The Query Discovery Mode is a set of possible rules to discover queries to automatically cache in Readyset. The options are:
CountStar
- Total Number of Query Executions
- Formula:
total_executions = count_star
- Description: This metric gives the total number of times the query has been executed. It is valuable for understanding how frequently the query runs. A high count_star value suggests that the query is executed often.
SumTime
- Total Time Spent Executing the Query
- Formula:
total_execution_time = sum_time
- Description: This metric represents the total cumulative time spent (measured in microseconds) executing the query across all its executions. It provides a clear understanding of how much processing time the query is consuming over time. A high total execution time can indicate that the query is either frequently executed or is time-intensive to process.
SumRowsSent
- Total Number of Rows Sent by the Query (sum_rows_sent)
- Formula:
total_rows_sent = sum_rows_sent
- Description: This metric provides the total number of rows sent to the client across all executions of the query. It helps you understand the query’s output volume and the amount of data being transmitted.
MeanTime
- Average Query Execution Time (Mean)
- Formula:
mean_time = sum_time / count_star
- Description: The mean time gives you an idea of the typical performance (measured in microseconds) of the query over all executions.
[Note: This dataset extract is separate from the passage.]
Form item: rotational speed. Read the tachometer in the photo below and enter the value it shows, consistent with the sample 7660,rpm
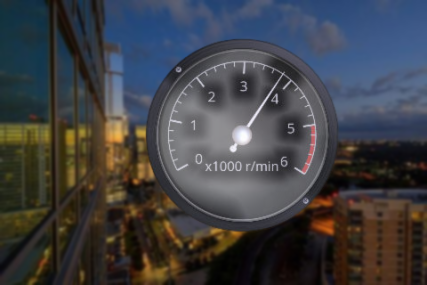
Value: 3800,rpm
It provides a central tendency of how long the query generally takes to execute.
ExecutionTimeDistance
- Time Distance Between Query Executions
- Formula:
execution_time_distance = max_time - min_time
- Description: This shows the spread between the fastest and slowest executions of the query (measured in microseconds). A large range might indicate variability in system load, input sizes, or external factors affecting performance.
QueryThroughput
- Query Throughput
- Formula:
query_throughput = count_star / sum_time
- Description: This shows how many queries are processed per unit of time (measured in microseconds). It’s useful for understanding system capacity and how efficiently the database is handling the queries.
WorstBestCase
- Worst Best-Case Query Performance
- Formula:
worst_case = max(min_time)
- Description: The min_time metric gives the fastest time the query was ever executed (measured in microseconds). It reflects the best-case performance scenario, which could indicate the query’s performance under optimal conditions.
WorstWorstCase
- Worst Worst-Case Query Performance
- Formula:
worst_case = max(max_time)
- Description: The max_time shows the slowest time the query was executed (measured in microseconds). This can indicate potential bottlenecks or edge cases where the query underperforms, which could be due to larger data sets, locks, or high server load.
DistanceMeanMax
- Distance Between Mean Time and Max Time (mean_time vs max_time)
- Formula:
distance_mean_max = max_time - mean_time
- Description: The distance between the mean execution time and the maximum execution time provides insight into how much slower the worst-case execution is compared to the average (measured in microseconds). A large gap indicates significant variability in query performance, which could be caused by certain executions encountering performance bottlenecks, such as large datasets, locking, or high system load.
The Operation Mode is a set of possible rules to run the scheduler. The options are:
All
- RunHealthCheck
andQueryDiscovery
operations.HealthCheck
- Run only the health check operation.QueryDiscovery
- Run only the query discovery operation.